Nueve de cada diez personas confiesan haber tenido sexo durante la jornada laboral. Ellos por aventura; ellas en búsqueda de una relación. Lo cierto es que el sexo en el trabajo tiene otro gustito.

Todo el mundo fantaseó alguna vez con tener una aventura sexual en el trabajo. El máximo ejemplo fue el famoso desliz de Bill Clinton con su becaria Monica Lewinsky. Y si un presidente de Estados Unidos estuvo dispuesto a todo por la adrenalina que implica concretar el morbo, cómo no lo va a hacer alguien que no se juegue el poder de la nación más poderosa del planeta.

La encuesta realizada vía mail a más de 1500 hombres y mujeres de entre 18 y 50 años y confirmó la hipótesis: Nueve de cada diez reconocieron haber tenido sexo con compañeros de trabajo. La totalidad de los entrevistados aceptó que coquetean en el ambiente laboral porque es “estimulante, divertido y absolutamente inofensivo”.

Hasta aquí, había coincidencias en las respuestas de los hombres y las mujeres. En donde se abrieron las diferencias fue al hablar sobre las expectativas. Ellas, en un 75 por ciento de los casos, dijeron que si se involucraban con alguien del trabajo, era porque esperaban que la relación “prospere”. En cambio, el 90 por ciento de ellos dijo que preferían que sus aventuras laborales “quedaran ocultas”.

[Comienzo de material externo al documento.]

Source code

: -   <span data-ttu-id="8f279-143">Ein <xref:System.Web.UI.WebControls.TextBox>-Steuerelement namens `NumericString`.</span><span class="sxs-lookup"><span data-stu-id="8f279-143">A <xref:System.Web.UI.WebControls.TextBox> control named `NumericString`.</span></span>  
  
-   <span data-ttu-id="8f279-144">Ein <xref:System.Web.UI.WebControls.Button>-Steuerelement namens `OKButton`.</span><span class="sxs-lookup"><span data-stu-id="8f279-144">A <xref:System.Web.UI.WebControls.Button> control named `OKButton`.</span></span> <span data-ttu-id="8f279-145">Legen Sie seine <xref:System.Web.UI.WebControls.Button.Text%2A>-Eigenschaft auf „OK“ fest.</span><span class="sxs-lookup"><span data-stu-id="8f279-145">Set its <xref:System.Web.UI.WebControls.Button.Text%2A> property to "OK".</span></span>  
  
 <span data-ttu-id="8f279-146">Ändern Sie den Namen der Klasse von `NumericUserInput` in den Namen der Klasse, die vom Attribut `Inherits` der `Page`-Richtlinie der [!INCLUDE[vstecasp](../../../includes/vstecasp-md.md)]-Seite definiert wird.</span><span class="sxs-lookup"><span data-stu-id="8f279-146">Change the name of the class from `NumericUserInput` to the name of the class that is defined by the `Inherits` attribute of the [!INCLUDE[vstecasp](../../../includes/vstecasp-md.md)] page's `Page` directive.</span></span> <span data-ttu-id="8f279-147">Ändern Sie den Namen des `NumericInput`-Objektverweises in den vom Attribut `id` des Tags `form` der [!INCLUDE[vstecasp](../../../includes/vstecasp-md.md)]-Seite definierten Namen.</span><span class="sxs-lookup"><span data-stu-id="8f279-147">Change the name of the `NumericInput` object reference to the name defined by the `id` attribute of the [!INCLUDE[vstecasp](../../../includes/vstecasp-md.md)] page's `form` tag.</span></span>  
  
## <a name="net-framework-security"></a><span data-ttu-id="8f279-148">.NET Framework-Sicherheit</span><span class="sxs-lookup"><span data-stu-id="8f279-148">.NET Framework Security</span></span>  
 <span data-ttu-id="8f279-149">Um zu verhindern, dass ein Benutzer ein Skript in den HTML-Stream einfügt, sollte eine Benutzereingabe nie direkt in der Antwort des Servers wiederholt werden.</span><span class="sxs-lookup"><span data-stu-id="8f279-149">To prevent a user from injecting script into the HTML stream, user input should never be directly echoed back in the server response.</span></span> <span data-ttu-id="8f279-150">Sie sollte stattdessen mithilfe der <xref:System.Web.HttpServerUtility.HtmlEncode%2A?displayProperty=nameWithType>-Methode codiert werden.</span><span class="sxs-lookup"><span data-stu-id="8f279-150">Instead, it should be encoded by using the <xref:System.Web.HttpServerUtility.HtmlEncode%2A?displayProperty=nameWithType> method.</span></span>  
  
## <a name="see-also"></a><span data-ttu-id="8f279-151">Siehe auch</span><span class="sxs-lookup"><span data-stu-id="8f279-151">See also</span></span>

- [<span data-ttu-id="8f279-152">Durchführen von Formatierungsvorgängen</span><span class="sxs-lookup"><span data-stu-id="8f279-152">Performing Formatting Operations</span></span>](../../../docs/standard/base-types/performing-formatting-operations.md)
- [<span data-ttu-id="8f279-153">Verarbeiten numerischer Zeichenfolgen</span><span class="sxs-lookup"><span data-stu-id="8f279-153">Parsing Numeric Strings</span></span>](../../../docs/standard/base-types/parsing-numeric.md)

Ana, de 30 años, trabajaba como secretaria en un estudio jurídico, se enamoró de un abogado y su vida cambió radicalmente. “Al principio salíamos en secreto, porque él no quería contarlo y yo me moría de angustia. Después de seis meses me quedé embarazada y entonces cambió todo. Blanqueamos la situación con el mundo, nos casamos y yo dejé de trabajar. Ahora que ya nació el bebé, tengo ganas de volver a hacer mis cosas, pero no volvería al mismo lugar: No sé si está bueno que tu marido sea tu jefe”, dice.

Marco, de 27 años, es un intrépido publicista con su carrera en pleno ascenso y tuvo “una historia” que ya terminó con una compañera de trabajo a la que sigue viendo todos los días. “Por suerte, en su momento no se contamos a nadie. Y ahora es una situación extraña, pero que queda entre nosotros dos”, explica.

Laura, una vestuarista de 29 años, dice sin ningún problema que para ella “el laburo es el mejor lugar para el levante” y cuenta su anécdota de cabecera entre risas: “Una vez, que fui a hacer una publicidad, en el set había tres chicos con los que habías estado. Un camarógrafo, el asistente de dirección y el encargado del catering… ¡Y para colmo se hicieron re-amigos! Fue algo tenso, pero al final nadie contó nada y la situación me sirvió para endurecer aún más la cara”.

Todos los entrevistados dijeron que comenzaron a seducir a un colega “como un juego”, sin esperar nada más. “Las personas pasan un mínimo de ocho horas diarias en sus trabajos y comparten intereses, preocupaciones, tensiones… Un coqueteo estimula y hace la jornada laboral menos dura”, dice el sexólogo Norberto Blatz.

Las pasiones y romances en el trabajo son parte de la vida cotidiana. Y, según confesaron los encuestados, la mayoría de las veces un mail divertido, una notita dejada al pasar o el oportuno llamado a un interno abre la puerta para algo más.